Mmmmm just finished a piece of apple pie from the Thanksgiving feast. I think we usually end up bringing at least half a pie home, and this year was no exception. We have to bring the apple home though, because somebody *cough*Dave*cough* doesn't like pumpkin.
I was going to go shopping with Nadia today, but we're pushing it back to next Saturday. Crazy pregnant lady thought she could do two days of shopping in a row! (Remember Nadia, you told me I could call you that) But that's OK, because I need to clean the apartment. They're coming on Tuesday to inspect our heater, and I don't want to get kicked out for being a fire hazard or something. We have to lock the cats up while they're here, which will be oh so pleasant.
Speaking of the cats, Mojo's newest thing is attacking the flower arrangement next to one of the speakers in the living room. It's been a part of the decor since we found him, but he has apparently only just noticed it. He's such a gem.
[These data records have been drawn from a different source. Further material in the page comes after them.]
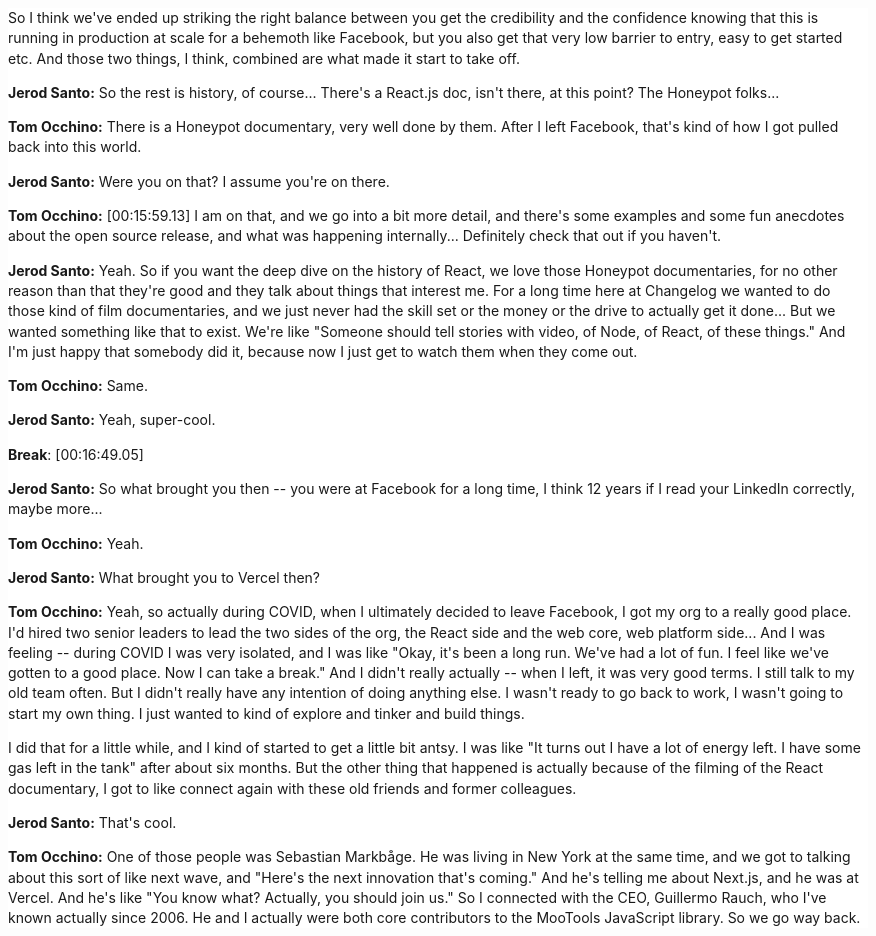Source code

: So I think we've ended up striking the right balance between you get the credibility and the confidence knowing that this is running in production at scale for a behemoth like Facebook, but you also get that very low barrier to entry, easy to get started etc. And those two things, I think, combined are what made it start to take off.

**Jerod Santo:** So the rest is history, of course... There's a React.js doc, isn't there, at this point? The Honeypot folks...

**Tom Occhino:** There is a Honeypot documentary, very well done by them. After I left Facebook, that's kind of how I got pulled back into this world.

**Jerod Santo:** Were you on that? I assume you're on there.

**Tom Occhino:** \[00:15:59.13\] I am on that, and we go into a bit more detail, and there's some examples and some fun anecdotes about the open source release, and what was happening internally... Definitely check that out if you haven't.

**Jerod Santo:** Yeah. So if you want the deep dive on the history of React, we love those Honeypot documentaries, for no other reason than that they're good and they talk about things that interest me. For a long time here at Changelog we wanted to do those kind of film documentaries, and we just never had the skill set or the money or the drive to actually get it done... But we wanted something like that to exist. We're like "Someone should tell stories with video, of Node, of React, of these things." And I'm just happy that somebody did it, because now I just get to watch them when they come out.

**Tom Occhino:** Same.

**Jerod Santo:** Yeah, super-cool.

**Break**: \[00:16:49.05\]

**Jerod Santo:** So what brought you then -- you were at Facebook for a long time, I think 12 years if I read your LinkedIn correctly, maybe more...

**Tom Occhino:** Yeah.

**Jerod Santo:** What brought you to Vercel then?

**Tom Occhino:** Yeah, so actually during COVID, when I ultimately decided to leave Facebook, I got my org to a really good place. I'd hired two senior leaders to lead the two sides of the org, the React side and the web core, web platform side... And I was feeling -- during COVID I was very isolated, and I was like "Okay, it's been a long run. We've had a lot of fun. I feel like we've gotten to a good place. Now I can take a break." And I didn't really actually -- when I left, it was very good terms. I still talk to my old team often. But I didn't really have any intention of doing anything else. I wasn't ready to go back to work, I wasn't going to start my own thing. I just wanted to kind of explore and tinker and build things.

I did that for a little while, and I kind of started to get a little bit antsy. I was like "It turns out I have a lot of energy left. I have some gas left in the tank" after about six months. But the other thing that happened is actually because of the filming of the React documentary, I got to like connect again with these old friends and former colleagues.

**Jerod Santo:** That's cool.

**Tom Occhino:** One of those people was Sebastian Markbåge. He was living in New York at the same time, and we got to talking about this sort of like next wave, and "Here's the next innovation that's coming." And he's telling me about Next.js, and he was at Vercel. And he's like "You know what? Actually, you should join us." So I connected with the CEO, Guillermo Rauch, who I've known actually since 2006. He and I actually were both core contributors to the MooTools JavaScript library. So we go way back.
And Sugar was up my ass today begging for turkey. We made the mistake a couple years ago of giving her a little bit of our Christmas dinner, and ever since then she begs shamelessly for whatever meat you're eating. She even gets excited over bacon before it's even cooked! She's funny though. She has to lick all the salt off before she'll eat it, and today she licked it right off the little TV tray onto the floor. She got all crazy because it fell too close to my shoe and she didn't think she could get to it. Didn't think of going around to the other side I guess.
*BURN UPDATE* Beckett's bartender's band-aid took more skin. No more band-aids for me. Burn is still nice and red, with a lovely scab. Dave made me get something to put on it, so I got something called "Burn Stuff." They also make "Cut Stuff." The box says "Because burns aren't cuts and cuts aren't burns..." Marketing genius, I tell you. The box should also say "WARNING: Our 'Stuff' smells like ass."